Painter ist der Meinung, man müsse dafür sorgen, dass Regeln und Richtlinien existieren. Denn es könne sehr destabilisierend wirken, wenn jedes Land über solche Möglichkeiten verfüge und niemand wisse, wann und auf welche Art sie eingesetzt werden.
Wechselseitige Spionage und Sabotage
Das amerikanische Militär unterhält eine eigene Teilstreitkraft für den Cyberspace, das US Cyber Command. Im August wurde bekannt, dass sie das russische Stromnetz infiltrierte, um es bei Bedarf lahmlegen können. Laut einem Bericht der New York Times war dies eine Warnung an die Russen und sollte als abschreckende Maßnahme dienen.
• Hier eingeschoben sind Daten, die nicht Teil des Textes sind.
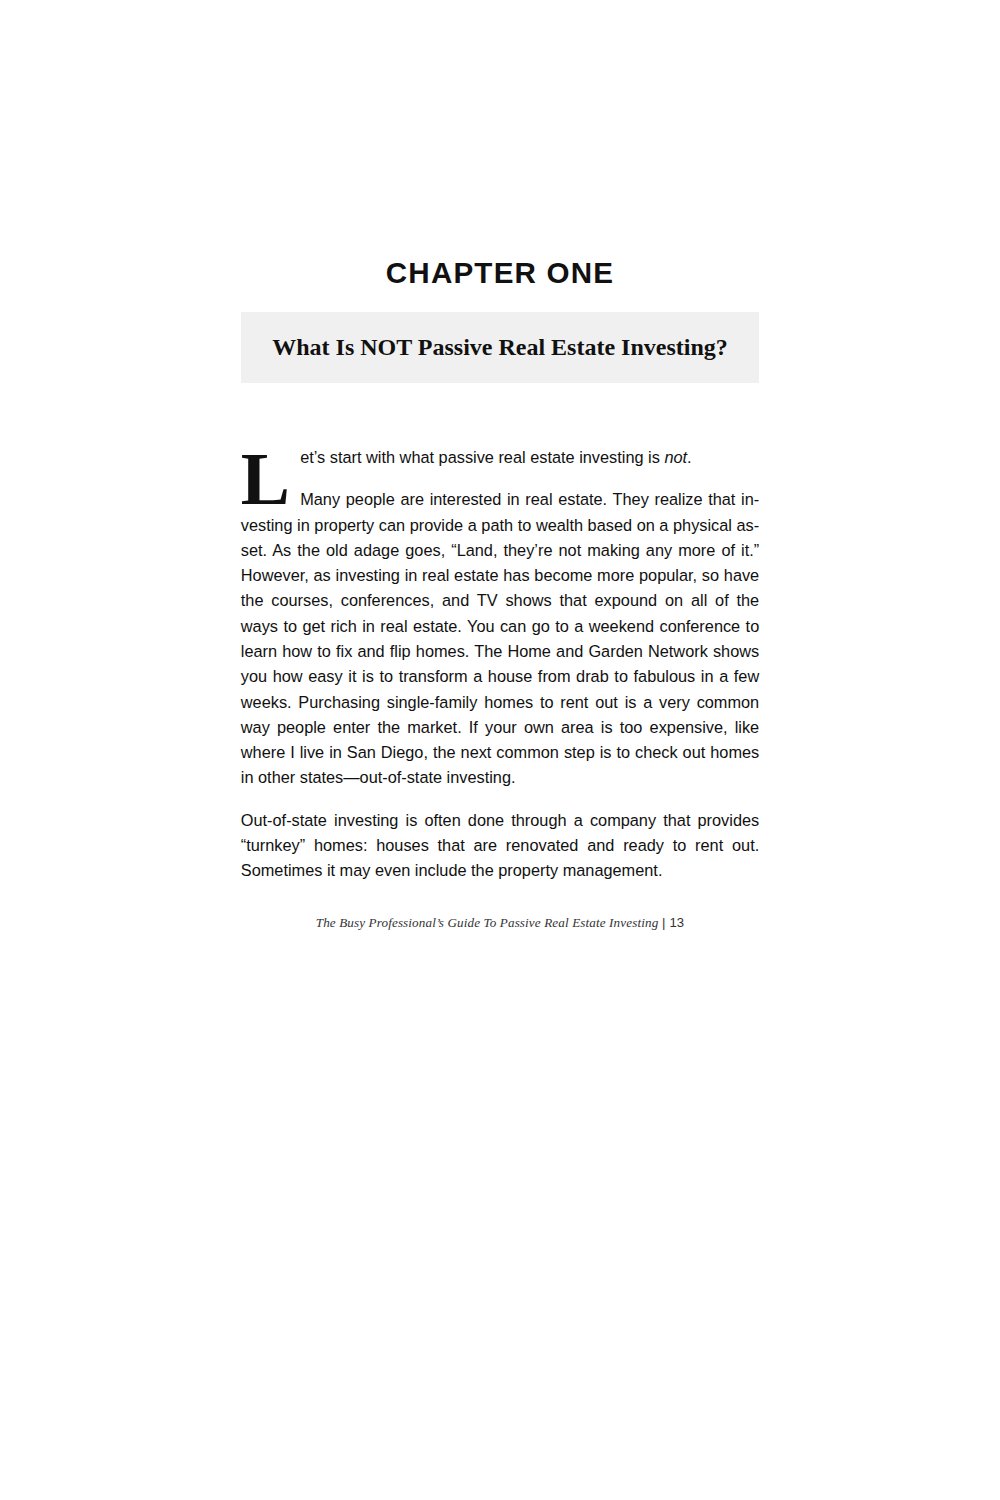Chapter One
What Is NOT Passive Real Estate Investing?
Let’s start with what passive real estate investing is not.
Many people are interested in real estate. They realize that investing in property can provide a path to wealth based on a physical asset. As the old adage goes, “Land, they’re not making any more of it.” However, as investing in real estate has become more popular, so have the courses, conferences, and TV shows that expound on all of the ways to get rich in real estate. You can go to a weekend conference to learn how to fix and flip homes. The Home and Garden Network shows you how easy it is to transform a house from drab to fabulous in a few weeks. Purchasing single-family homes to rent out is a very common way people enter the market. If your own area is too expensive, like where I live in San Diego, the next common step is to check out homes in other states—out-of-state investing.
Out-of-state investing is often done through a company that provides “turnkey” homes: houses that are renovated and ready to rent out. Sometimes it may even include the property management.
The Busy Professional’s Guide To Passive Real Estate Investing | 13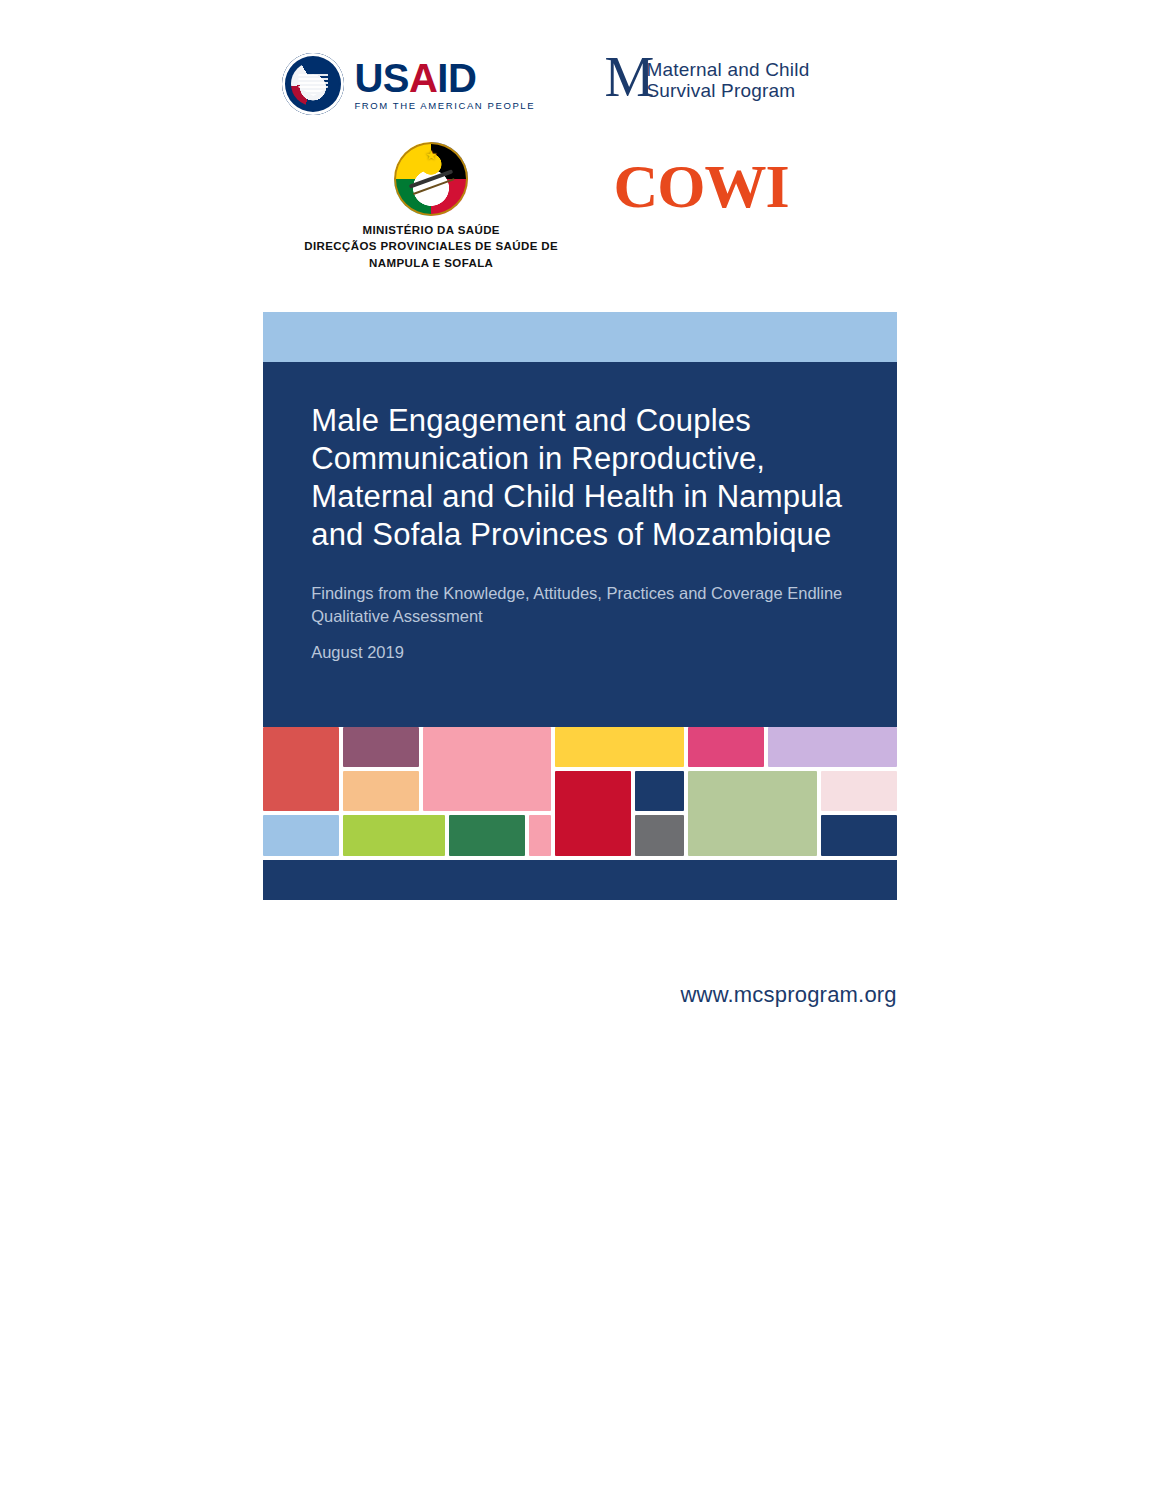USAID
From the American People
M
Maternal and Child
Survival Program
Ministério da Saúde
Direcçãos Provinciales de Saúde de
Nampula e Sofala
COWI
Male Engagement and Couples Communication in Reproductive, Maternal and Child Health in Nampula and Sofala Provinces of Mozambique
Findings from the Knowledge, Attitudes, Practices and Coverage Endline Qualitative Assessment
August 2019
www.mcsprogram.org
Experten fordern völkerrechtliche Normen für den Cyberspace
Chris Painter und Wolfgang Kleinwächter haben in einer Arbeitsgruppe der UN – der Globalen Kommission für die Stabilität im Cyberspace – Vorschläge entwickelt, um die Verwendung des Internet für militärische Zwecke einzudämmen und es bestimmten völkerrechtlichen Normen zu unterwerfen. Die Staaten sollen auf bestimmte Cyber-Maßnahmen verzichten, meint Wolfgang Kleinwächter.
Die nächsten Schritte wären Abrüstungsverhandlungen und völkerrechtlich verbindliche Regeln. Gelingt es aber nicht dem wachsenden Misstrauen entgegen zu wirken, dann könnte am Ende das Internet auseinanderbrechen, sagt Wolfgang Kleinwächter. Und zwar in einzelne voneinander abgeschottete Machtbereiche unterschiedlicher Cyber-Großmächte.